John Bogle is still as “no-nonsense” as ever at 83. We have the pleasure of hosting the investing legend and Vanguard founder at this month’s 2012 Retirement Income Symposium in Boston on Oct. 4 and 5. He’s out with a new book, “The Clash of the Cultures,” his 10th book overall and seventh in 10 years. In a recent interview celebrating the book’s release, he said it would probably be his last. Don’t bet on it.
The index investing pioneer is just as passionate as ever about the need to put clients first, sounding off about the “hot, new products” that help the financial services industry reap high fees, while doing little for, and often harming, the investors they’re supposed to protect. For that reason he’s looked upon as the conscience of the industry, even criticizing the firm he founded when he feels it’s gone astray. You might disagree with his stance on the benefits of active versus passive investing, but it’s tough to disagree with much else.
Bogle sat down with Investment Advisor for a review of his book and a preview of his session in Boston.
ETFs were supposed to address many of the complaints about mutual funds, especially in the wake of the market timing scandal of 2003, but you are very hard on them in the book. Why?
I don’t think that’s a fair representation of what I say in the book. I like certain ETFs; the S&P 500 products, for instance, or the Total International stock index. But products like the three-times leverage or commodities products that are clearly speculative—it’s not so much the products, but rather how they are used. Buy-and-hold is good, but trading them is a loser’s game. You can trade the S&P 500 all day long, but what kind of a nut would want to do something like that? A new Vanguard study finds that ETF owners are less likely to be buy-and-hold investors.
In the book, you argue for restructuring both public and private retirement systems. How?
We need a unified retirement system, not four or five different tax-advantaged systems. It’s crazy to allow people to borrow from their retirement plans, to take loans from them and cash them out when moving from job to job.
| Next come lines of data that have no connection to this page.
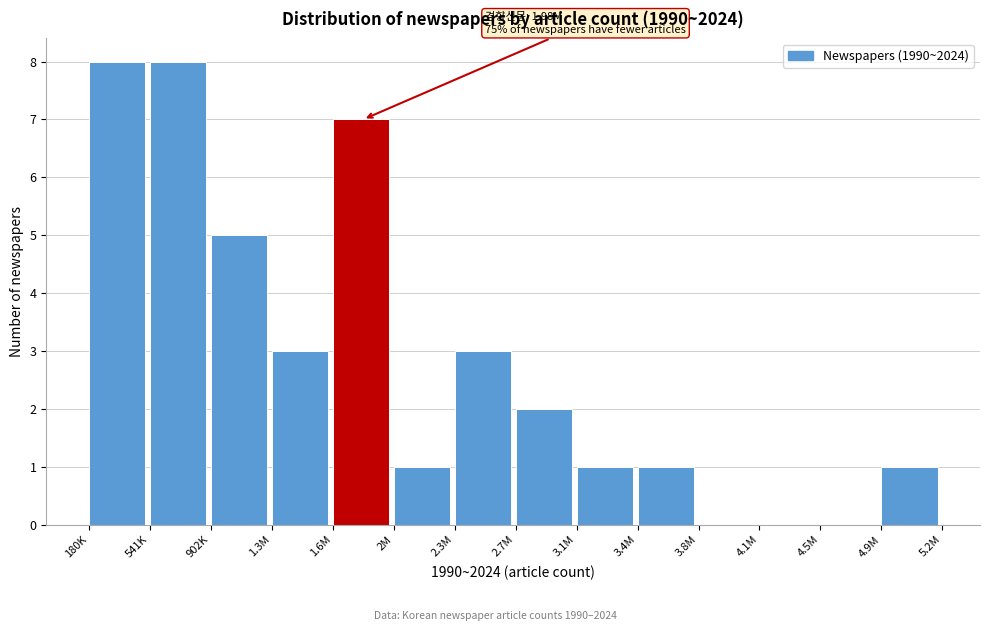

Reading left to right, extract all data points from this chart.

180K=8	541K=8	902K=5	1.3M=3	1.6M=7	2M=1	2.3M=3	2.7M=2	3.1M=1	3.4M=1	3.8M=0	4.1M=0	4.5M=0	4.9M=1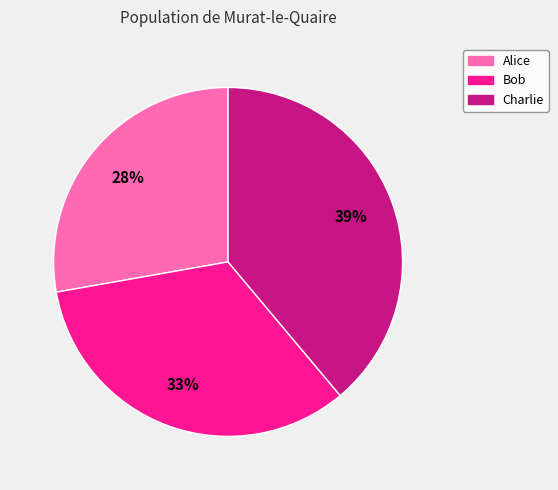

Which category has the biggest portion of the pie?

Charlie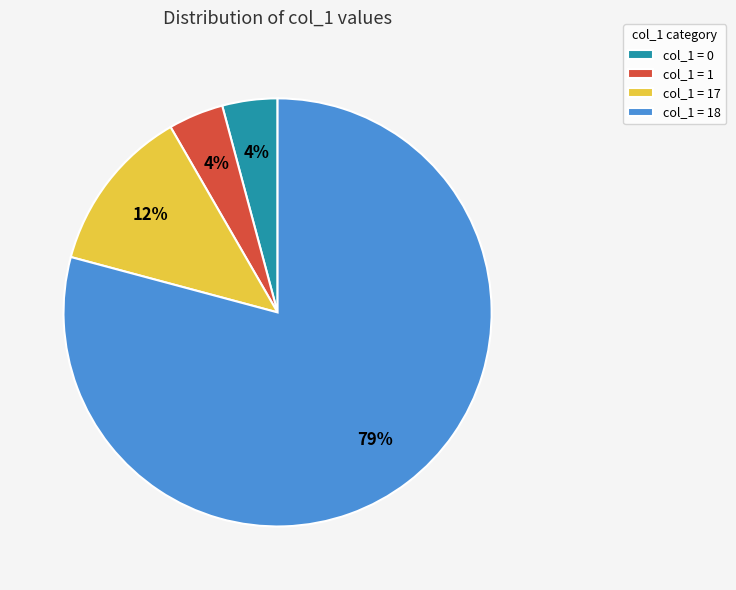

Is the sum of col_1 = 17 and col_1 = 0 greater than half?

No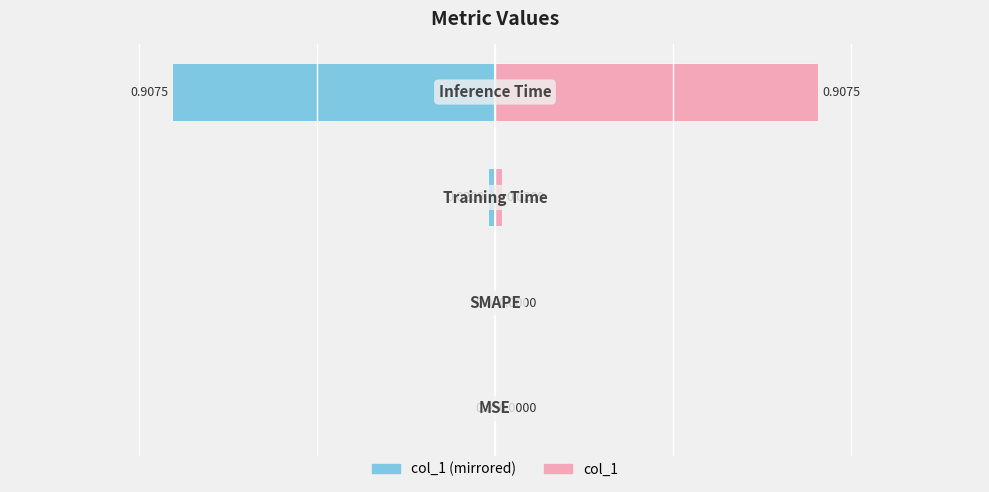

What is the value of the col_1 (left) bar at the 4th from the left?

-0.9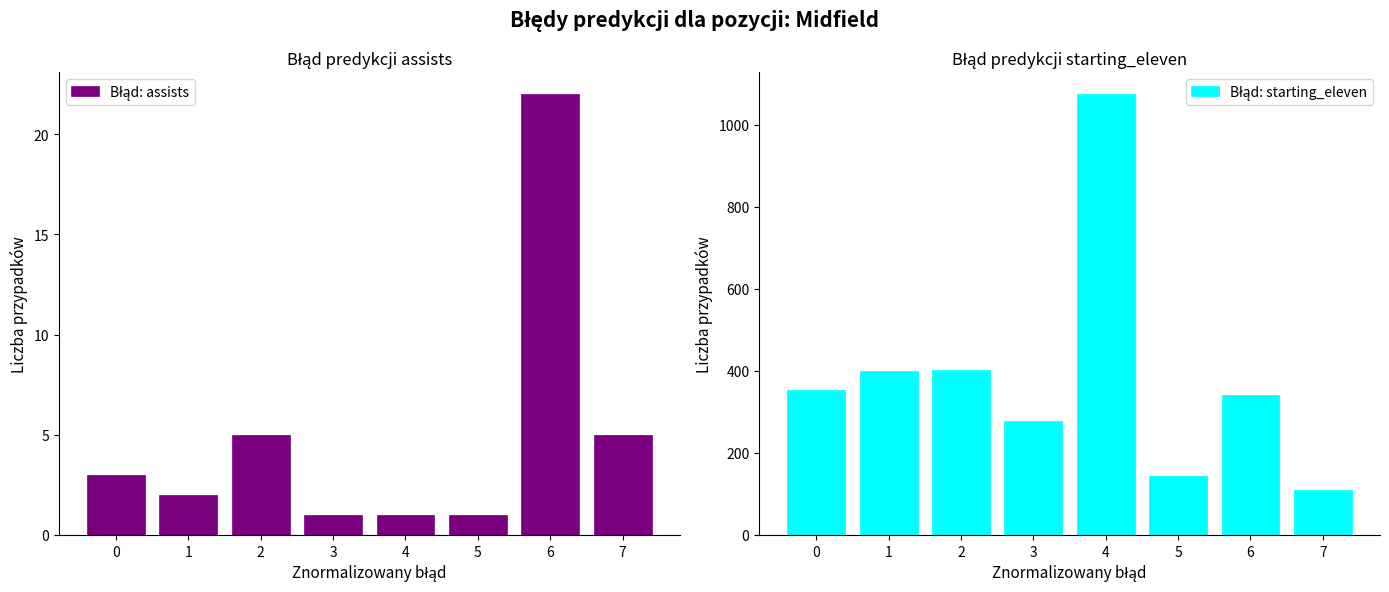

What is the minimum value for Błąd: assists?

1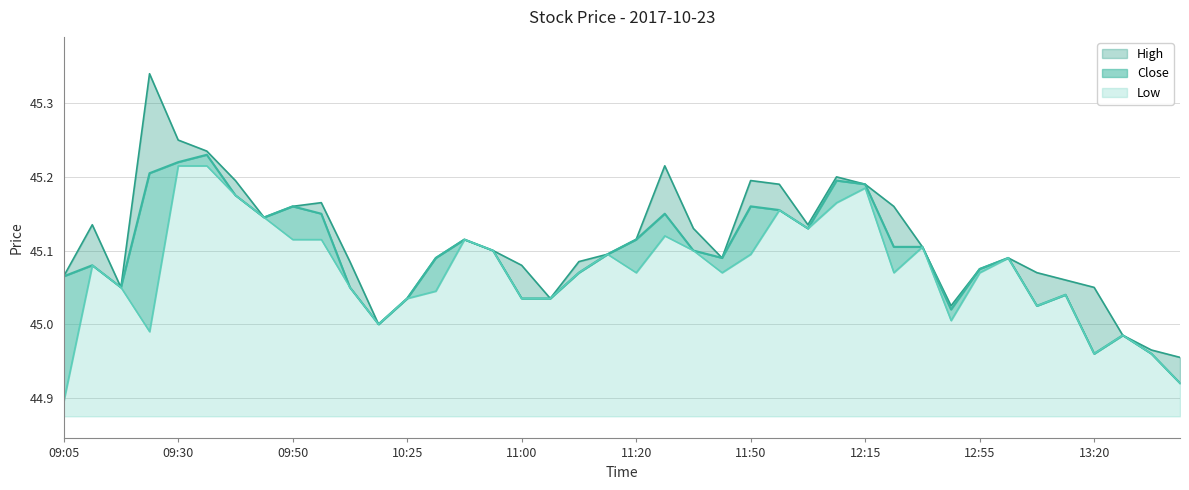

Which label corresponds to the smallest value in the chart?

09:05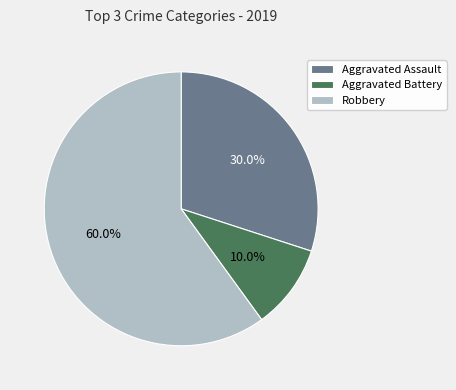

Combined, what portion of the pie is Robbery and Aggravated Battery?

70.0%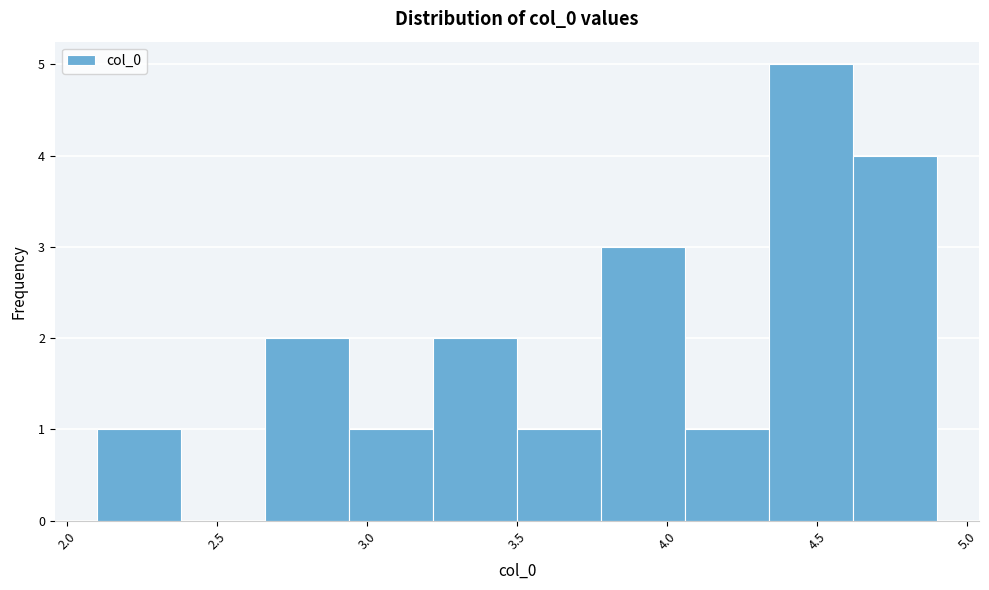

Reading left to right, list every bar in this chart as the range it spans on the x-axis followed by its height. Neither the bar edges nor the heights are printed on the chart, so give them approximately, as read against the axes.

2.10 to 2.38: 1
2.38 to 2.66: 0
2.66 to 2.94: 2
2.94 to 3.22: 1
3.22 to 3.50: 2
3.50 to 3.78: 1
3.78 to 4.06: 3
4.06 to 4.34: 1
4.34 to 4.62: 5
4.62 to 4.90: 4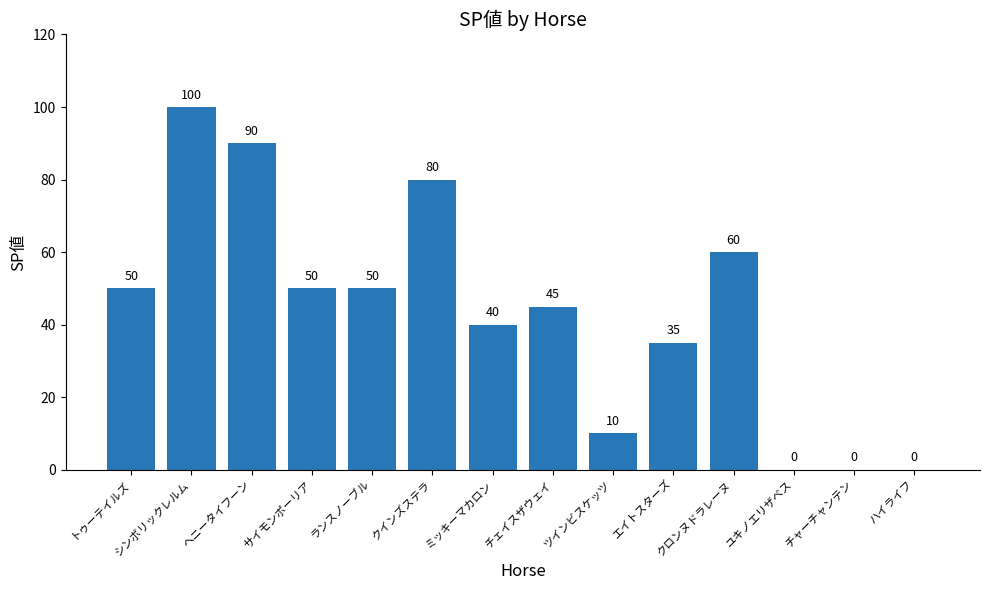

What is the maximum value shown in the chart?

100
I understand we are Americans, and we like our individuality, but that simply doesn’t work when planning for a successful retirement.
You also address “the necessity of transparency to establish effective market regulation to empower investors.” Will Dodd-Frank do that?
Dodd-Frank is riddled with compromises before it will ever take effect. The nibbling away will result in less enforcement.
Author and AEI fellow Peter Wallison has called for a UIT model for investment boards, similar to what they have in the United Kingdom. Would that help?
Right now we have a sort of “pathetic balance” with board oversight and potential conflicts of interest. If I understand Peter, his suggestion would do away even with that. The British system is insane. Look, I’m a believer in the free market, but not in some smooth-talking salesman peddling a product with high fees. People lose sight of the fact that [fund] expenses are everything. Lower cost is the way to go. Morningstar has even said to go with lower cost rather than using their system, which is a big concession on their part. Stewardship is key in this day and age. We have all this talk of fiduciary; well, the 1940 Investment Adviser Act already had explicit fiduciary language in it. What else can they do, say, “We mean it this time?”